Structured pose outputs
===

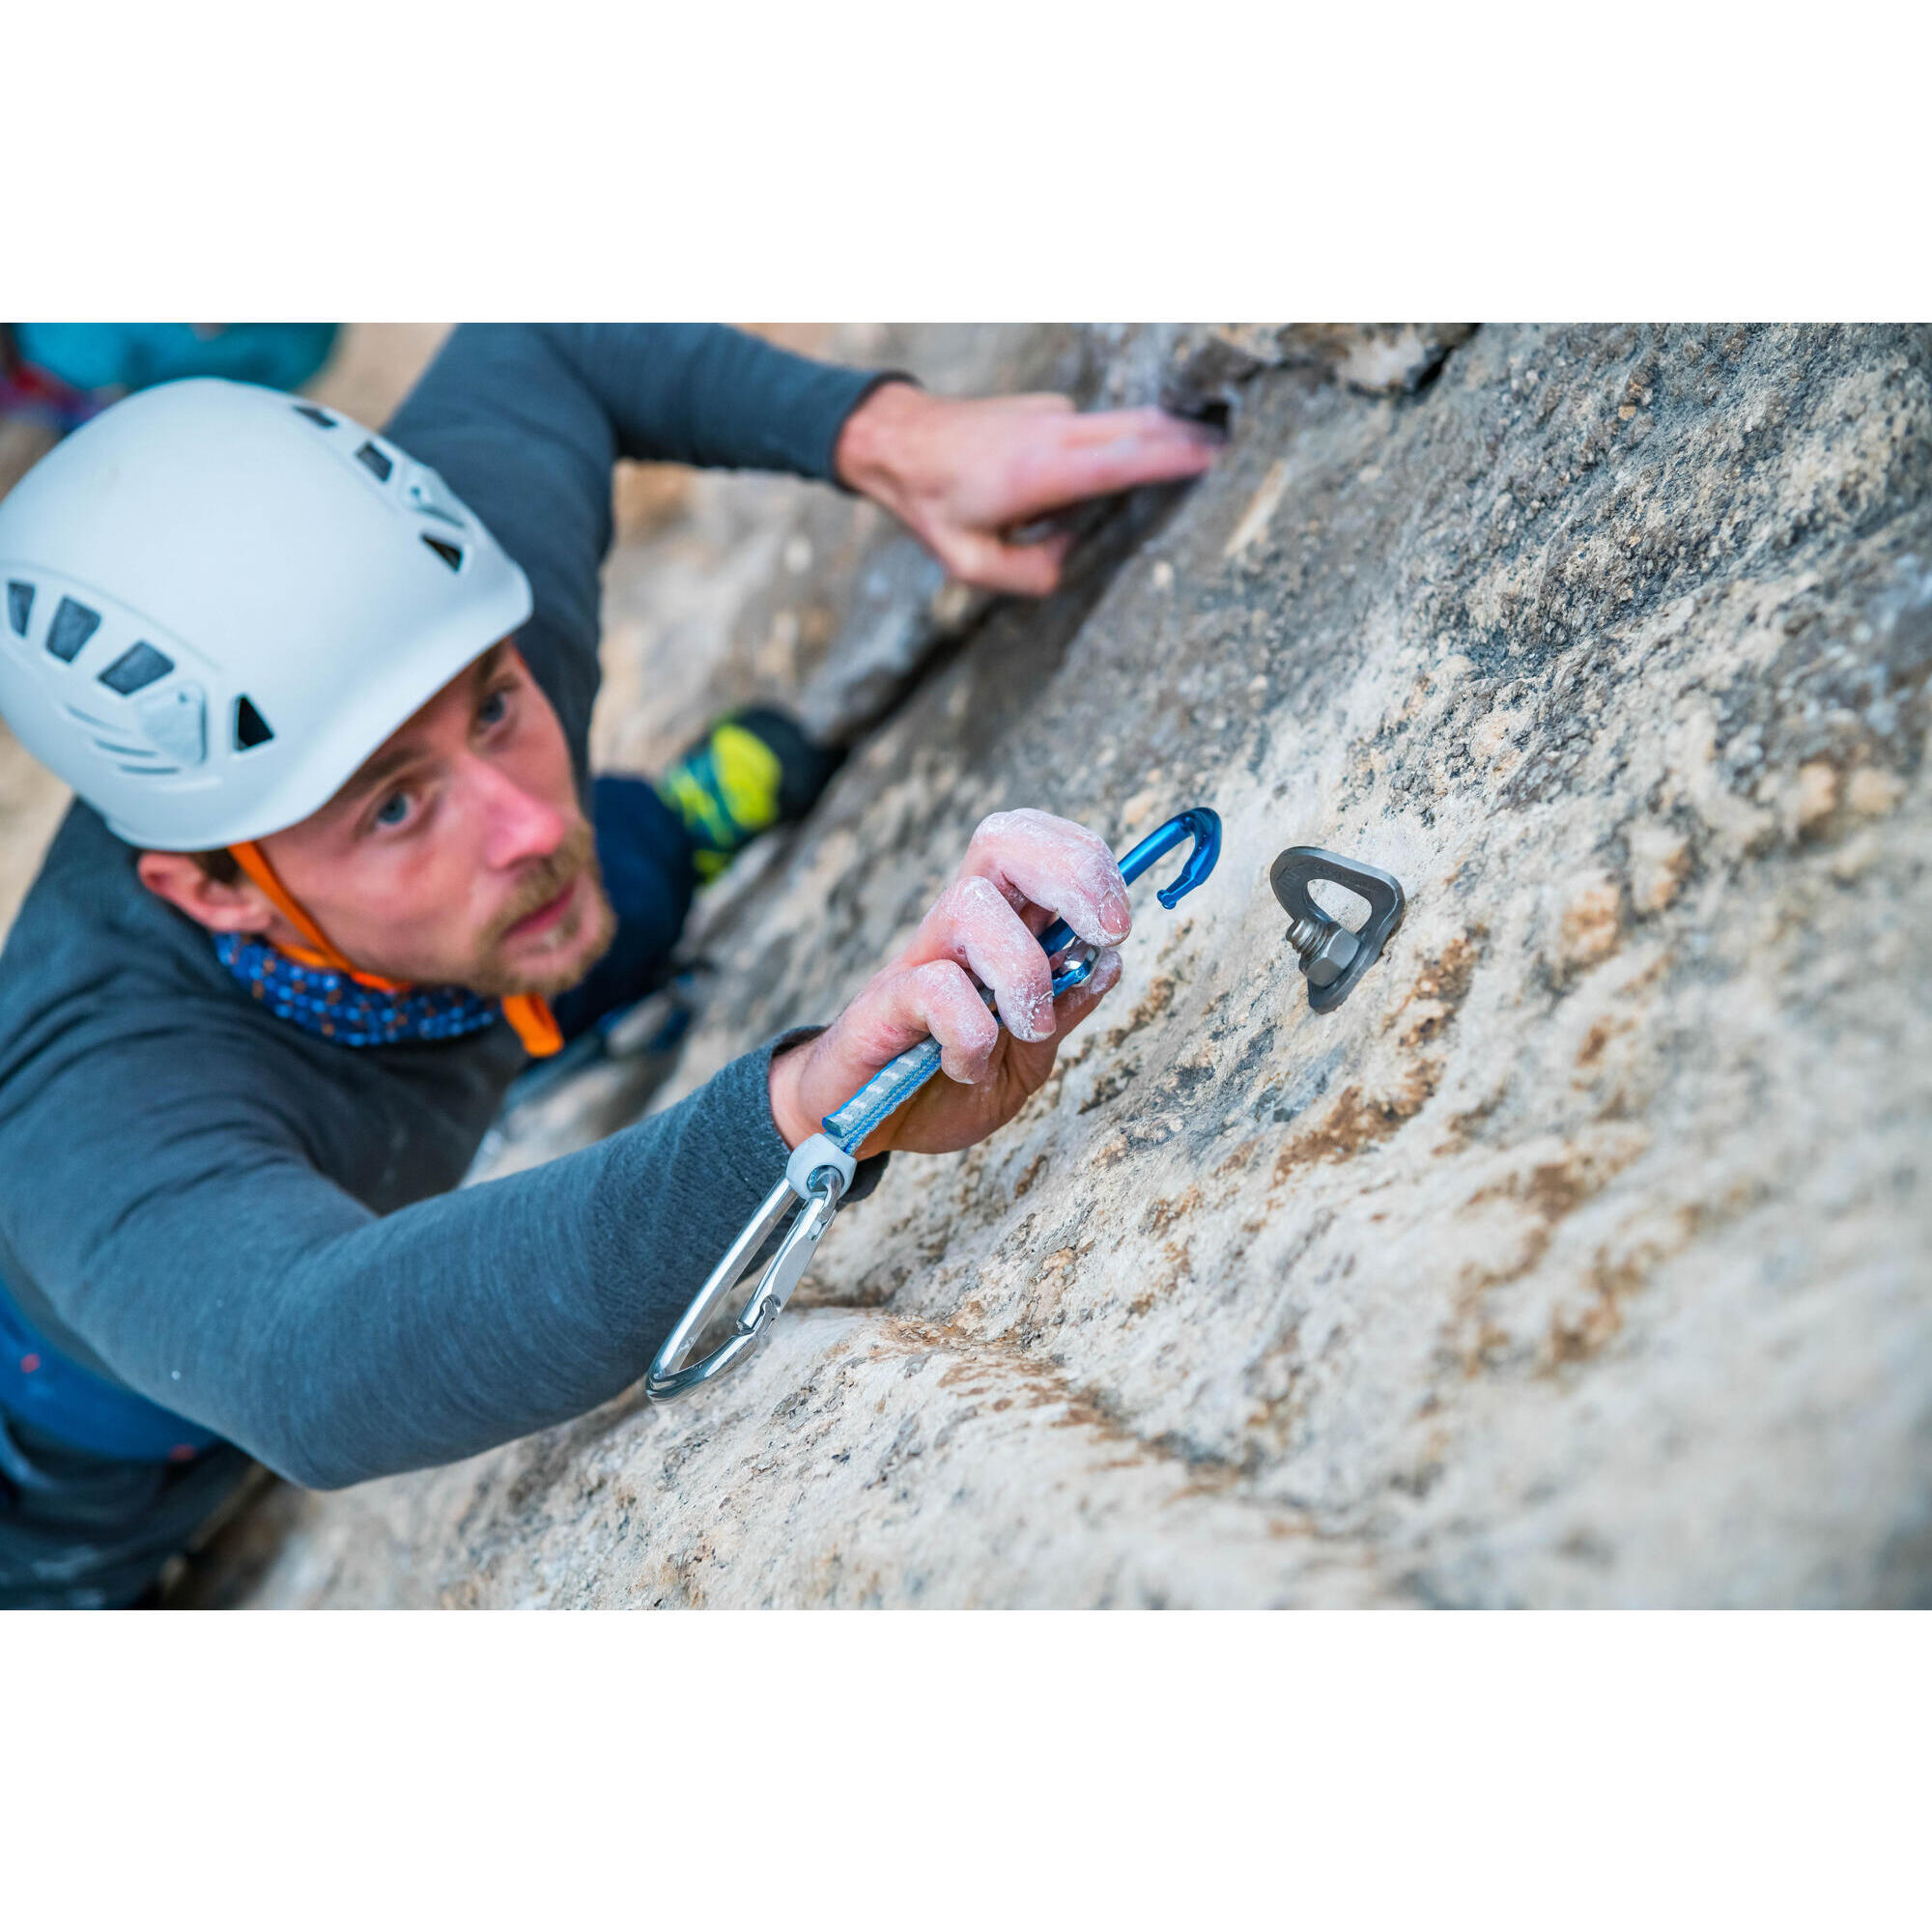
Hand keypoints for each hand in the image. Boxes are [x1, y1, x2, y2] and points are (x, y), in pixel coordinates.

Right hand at [768, 809, 1131, 1157]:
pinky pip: (934, 989)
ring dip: (1024, 969)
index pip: (1033, 845)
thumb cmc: (941, 1083)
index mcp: (997, 929)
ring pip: (972, 906)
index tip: (1118, 922)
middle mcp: (956, 930)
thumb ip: (1065, 1009)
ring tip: (1028, 1027)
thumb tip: (1109, 961)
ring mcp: (918, 961)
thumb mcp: (1027, 1058)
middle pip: (1001, 840)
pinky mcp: (882, 1004)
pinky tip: (966, 1066)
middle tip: (1106, 931)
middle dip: (1070, 871)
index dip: (1085, 859)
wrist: (863, 1126)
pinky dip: (969, 1034)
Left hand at [835, 380, 1221, 596]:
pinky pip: (1101, 427)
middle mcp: (1055, 434)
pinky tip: (1147, 451)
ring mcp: (1053, 415)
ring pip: (1126, 420)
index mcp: (1042, 472)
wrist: (895, 440)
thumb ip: (1031, 572)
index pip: (1126, 459)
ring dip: (1167, 432)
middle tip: (1238, 448)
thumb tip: (1074, 552)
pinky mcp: (1049, 410)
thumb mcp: (969, 563)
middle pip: (1141, 427)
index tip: (1219, 457)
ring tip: (1210, 446)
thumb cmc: (931, 504)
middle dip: (1191, 437)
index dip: (1176, 456)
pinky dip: (1129, 437)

===

WHAT THE TASK ASKS:
Exclude the pictures and repeat the entries word for word.

EXPECTED ANSWER:
Hand keypoints for each hand in the image. Boxes are [x1, y1, x2, y2] and points are (x, y), in pixel coordinates.

Right hand at [768, 809, 1131, 1157]:
pinky pip: (934, 989)
ring dip: (1024, 969)
index pip: (1033, 845)
thumb cmc: (941, 1083)
index mcp: (997, 929)
ring pip: (972, 906)
index tip: (1118, 922)
middle mcp: (956, 930)
thumb ip: (1065, 1009)
ring tip: (1028, 1027)
thumb tip: (1109, 961)
ring mcp: (918, 961)
thumb mcp: (1027, 1058)
middle pip: (1001, 840)
pinky mcp: (882, 1004)
pinky tip: (966, 1066)
middle tip: (1106, 931)
middle dip: (1070, 871)
index dip: (1085, 859)
wrist: (863, 1126)
pinky dip: (969, 1034)
Left hand at [835, 380, 1221, 596]:
pinky pip: (1101, 427)
middle mcp: (1055, 434)
pinky tip: (1147, 451)
ring mcp: (1053, 415)
ring pip: (1126, 420)
index mcp: (1042, 472)
wrist: (895, 440)
thumb ip: (1031, 572)
index pip: (1126, 459)
ring dip: (1167, 432)
middle tip: (1238, 448)
thumb tip: (1074, 552)
pinky mcp: (1049, 410)
thumb mcp: (969, 563)
middle pip: (1141, 427)
index tip: (1219, 457)
ring tip: (1210, 446)
thumb cmc: (931, 504)
middle dip: (1191, 437)
index dip: (1176, 456)
pinky dip: (1129, 437)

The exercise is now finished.